The strong condemnation that followed forced EMTV to reverse its decision and the network reinstated Waide.
Ironically, Papua New Guinea’s Index “freedom” score lifted it 15 places to 38th in the global list of 180 countries.
Other Pacific countries and Timor-Leste also improved in the report assessing 2018 – except for Samoa, which was unchanged at 21st (just one place behind Australia). But this improvement must be seen against the background of global deterioration of media freedom.
The qualitative assessments in the index report make it clear media freedom in Pacific countries is also declining, just not as rapidly as in many other countries.
In the North Pacific, a Pacific Island Times magazine editorial last month blasted the traditional chiefs on Yap in the Federated States of Micronesia for demanding the expulsion of a probing US reporter as harassment and an attempt to “silence a journalist”.
The magazine’s editor-in-chief, Mar-Vic Cagurangan, strongly defended her Yap correspondent, Joyce McClure, who has been living on the island for the past three years, saying that declaring her persona non grata would set a “dangerous precedent”.
Joyce McClure’s reporting provided transparency, which was “vital to every democratic society”.
“The Pacific Island Times and Ms McClure have no agenda other than to provide truthful information to the people of the Pacific region. She is doing this job not as an outsider but as a member of the community, which has become home to her,” the Times said in its editorial.
Stories that McClure has written include reports on a private company’s apparent attempt to bribe newly installed state officials. She has also exposed Chinese commercial vessels harvesting Yap fish with local help.
The Yap media freedom saga was well documented last week by my Pacific Media Watch colleague Michael Andrew in his Bid to Expel Journalist report.
This week, on Wednesday, the Times reported that Joyce McClure “won’t be kicked off the island” as demanded by the chiefs.
“And questions are being raised about the legitimacy of the letter conveying the chiefly demands to the Yap State Legislature and then on to the Federated States of Micronesia Congress,” the Times added.
Replying to questions from Pacific Media Watch, Cagurangan admitted the stakes are high for small and vulnerable “self-funded” independent island publications such as Pacific Island Times.
“During last year’s elections [on Guam], the campaign team of then candidate and Bank of Guam president (now governor) Lou Leon Guerrero signed a political ad contract with us,” she said. “Despite the signed contract, the campaign team pulled out their ad following the publication of an op-ed piece written by a guest writer, which displeased them.
“Although we rely on advertising revenue to keep going, we refuse to compromise our journalistic integrity and independence.”
Malolo environmental expose
In Fiji, an independent New Zealand website, Newsroom, investigated a major environmental development disaster by the Chinese company Freesoul Real Estate on the remote tourism island of Malolo, exposing how Fijian news media had been effectively gagged by 13 years of draconian media legislation and a climate of fear since the 2006 military coup.

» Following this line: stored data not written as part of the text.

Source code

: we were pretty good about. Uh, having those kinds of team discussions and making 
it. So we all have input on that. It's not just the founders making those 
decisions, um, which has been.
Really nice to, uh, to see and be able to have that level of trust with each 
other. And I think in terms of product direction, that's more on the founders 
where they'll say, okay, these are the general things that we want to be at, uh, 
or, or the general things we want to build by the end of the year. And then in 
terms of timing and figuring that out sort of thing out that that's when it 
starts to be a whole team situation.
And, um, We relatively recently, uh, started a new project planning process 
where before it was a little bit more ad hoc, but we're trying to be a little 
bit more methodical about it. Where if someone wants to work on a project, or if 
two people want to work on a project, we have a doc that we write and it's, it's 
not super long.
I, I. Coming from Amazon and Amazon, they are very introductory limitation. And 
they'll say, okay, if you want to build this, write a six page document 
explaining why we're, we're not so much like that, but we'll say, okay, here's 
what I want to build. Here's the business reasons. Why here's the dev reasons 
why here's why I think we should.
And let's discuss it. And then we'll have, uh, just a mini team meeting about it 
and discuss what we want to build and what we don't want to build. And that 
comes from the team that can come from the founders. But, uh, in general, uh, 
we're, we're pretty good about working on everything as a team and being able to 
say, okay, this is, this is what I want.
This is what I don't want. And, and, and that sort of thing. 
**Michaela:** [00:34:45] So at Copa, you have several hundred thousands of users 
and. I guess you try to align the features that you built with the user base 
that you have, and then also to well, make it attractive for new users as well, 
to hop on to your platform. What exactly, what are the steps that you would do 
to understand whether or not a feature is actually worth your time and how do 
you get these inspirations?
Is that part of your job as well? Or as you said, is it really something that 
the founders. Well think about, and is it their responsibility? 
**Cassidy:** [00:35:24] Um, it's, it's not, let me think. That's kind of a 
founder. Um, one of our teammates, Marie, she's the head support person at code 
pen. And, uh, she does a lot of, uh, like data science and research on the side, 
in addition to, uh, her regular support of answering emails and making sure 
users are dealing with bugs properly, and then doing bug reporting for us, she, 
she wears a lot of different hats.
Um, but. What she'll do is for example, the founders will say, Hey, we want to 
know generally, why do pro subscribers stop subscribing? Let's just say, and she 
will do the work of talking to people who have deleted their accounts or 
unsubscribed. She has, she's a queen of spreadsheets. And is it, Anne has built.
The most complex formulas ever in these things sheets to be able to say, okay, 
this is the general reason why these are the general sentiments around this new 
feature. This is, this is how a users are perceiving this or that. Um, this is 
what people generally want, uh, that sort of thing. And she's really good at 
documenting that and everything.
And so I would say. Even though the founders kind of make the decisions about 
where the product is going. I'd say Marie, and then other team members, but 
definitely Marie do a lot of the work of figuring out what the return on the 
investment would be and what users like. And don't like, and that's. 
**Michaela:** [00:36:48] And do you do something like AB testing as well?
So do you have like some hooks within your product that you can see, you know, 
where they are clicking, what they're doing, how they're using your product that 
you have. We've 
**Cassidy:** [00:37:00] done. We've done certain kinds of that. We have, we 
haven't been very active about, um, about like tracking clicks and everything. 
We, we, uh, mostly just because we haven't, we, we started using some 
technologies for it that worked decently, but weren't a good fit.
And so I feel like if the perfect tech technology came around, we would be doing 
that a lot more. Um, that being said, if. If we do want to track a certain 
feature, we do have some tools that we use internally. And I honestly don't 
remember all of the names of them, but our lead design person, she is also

Although democracy has returned and two post-coup elections have been held, the most recent last November, journalists are often intimidated into silence.
Opposition Leader Sitiveni Rabuka, the man who staged Fiji’s first two coups in 1987, said the “rot and culture of fear” in the civil service and the “intimidated and cowed media” were now so ingrained in the country that it had taken foreign journalists to break the story.
The three New Zealand Newsroom journalists reporting about Malolo were arrested early last month but Prime Minister Voreqe Bainimarama ordered their release a day later and apologised to them personally for their ordeal at the hands of “rogue officers”.
The intimidation of the Fiji media is an issue that the editor of the award-winning Wansolwara student journalist newspaper, Rosalie Nongebatu, and three of her fellow students addressed at a World Press Freedom Day seminar hosted by the University of the South Pacific yesterday.
It’s a pity that New Zealand student journalists don’t take media freedom issues more seriously. Press freedom doesn’t come on a platter.